Gemcitabine and nab-paclitaxel (Abraxane®) is a standard of care chemotherapy combination used in the treatment of patients with advanced pancreatic cancer. While the combination has shown a survival benefit when compared to gemcitabine monotherapy, it is associated with significant off-target toxicity. Ultrasound targeted microbubble destruction (UTMD) has emerged as an effective strategy for the site-specific deposition of drug-payloads. However, loading a single microbubble formulation with two drug payloads can be challenging and often involves several manipulations post-microbubble preparation that can be cumbersome and generally results in low / inconsistent drug loadings. In this manuscript, we report the one-pot synthesis of a gemcitabine functionalised phospholipid and use it to successfully generate stable microbubble formulations loaded with gemcitabine (Lipid-Gem MB) or a combination of gemcitabine and paclitaxel (Lipid-Gem-PTX MB). Efficacy of the Lipid-Gem MB and Lipid-Gem-PTX MB formulations, following ultrasound (US) stimulation, was evaluated in a three-dimensional (3D) PANC-1 spheroid model of pancreatic cancer and a mouse model bearing ectopic BxPC-3 tumours.
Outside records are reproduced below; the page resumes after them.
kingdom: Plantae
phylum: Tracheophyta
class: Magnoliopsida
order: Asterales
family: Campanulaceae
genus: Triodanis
The results demonstrated a significant reduction in the cell viability in spheroids for both formulations reducing from 90 ± 10% to 62 ± 5% for Lipid-Gem MB and 84 ± 10% to 30 ± 6% Lipid-Gem-PTX MB following US irradiation. When compared with a clinically relevant dose of free gemcitabine and paclitaxel (i.e. non-particle bound) in a BxPC-3 murine pancreatic tumour model, both formulations also improved tumour growth delay with tumours 40 ± 20% and 40 ± 30% smaller than the respective free drug formulation when treated with Lipid-Gem MB and Lipid-Gem-PTX MB respectively, at the conclusion of the experiment. These results highlight the potential of UTMD mediated Gem / PTX as a treatment for pancreatic cancer and the facile preparation of Lipid-Gem-PTX MBs using a gemcitabine functionalised lipid should expedite clinical translation of this technology.
吉西他滨和 nab-紫杉醇(Abraxane®)是一种标准的治疗方案,用于治疗晚期胰腺癌患者。虽然与吉西他滨单药治疗相比,该联合用药具有生存获益,但它与显著的脱靶毒性相关。超声靶向微泡破坏(UTMD)已成为一种有效的靶向药物传递策略。然而,将两种药物有效负载加载到单个微泡制剂中可能具有挑战性,并且通常涉及微泡制备后的多次操作,这些操作繁琐且通常导致药物负载低/不一致。在本手稿中,我们报告了一种吉西他滨功能化磷脂的一锅合成方法,并使用它成功地生成了负载吉西他滨的稳定微泡制剂(脂质-吉西他滨 MB)或吉西他滨和紫杉醇的组合(脂质-吉西他滨-紫杉醇 MB)。脂质-吉西他滨 MB 和脂质-吉西他滨-紫杉醇 MB 制剂在超声(US)刺激后的疗效在胰腺癌三维(3D)PANC-1 球体模型和携带异位 BxPC-3 肿瘤的小鼠模型中进行了评估。结果表明,两种制剂均可显著降低球体中的细胞活力,脂质-吉西他滨 MB 从 90 ± 10%降至 62 ± 5%,脂质-吉西他滨-紫杉醇 MB 从 84 ± 10%降至 30 ± 6%。与临床相关剂量的游离吉西他滨和紫杉醇(即非颗粒结合)相比,在 BxPC-3 小鼠胰腺癌模型中,两种制剂也改善了肿瘤生长延迟,当用脂质-吉西他滨 MB 和脂质-吉西他滨-紫杉醇 MB 治疗时,肿瘤分别缩小了 40 ± 20%和 40 ± 30%,与各自的游离药物制剂相比,在实验结束时。这些结果强调了 UTMD 介导的 Gem/PTX 作为胰腺癌治疗方法的潜力,以及使用吉西他滨功能化脂质方便地制备脂质-吉西他滨-紫杉醇 MB 应该会加速该技术的临床转化。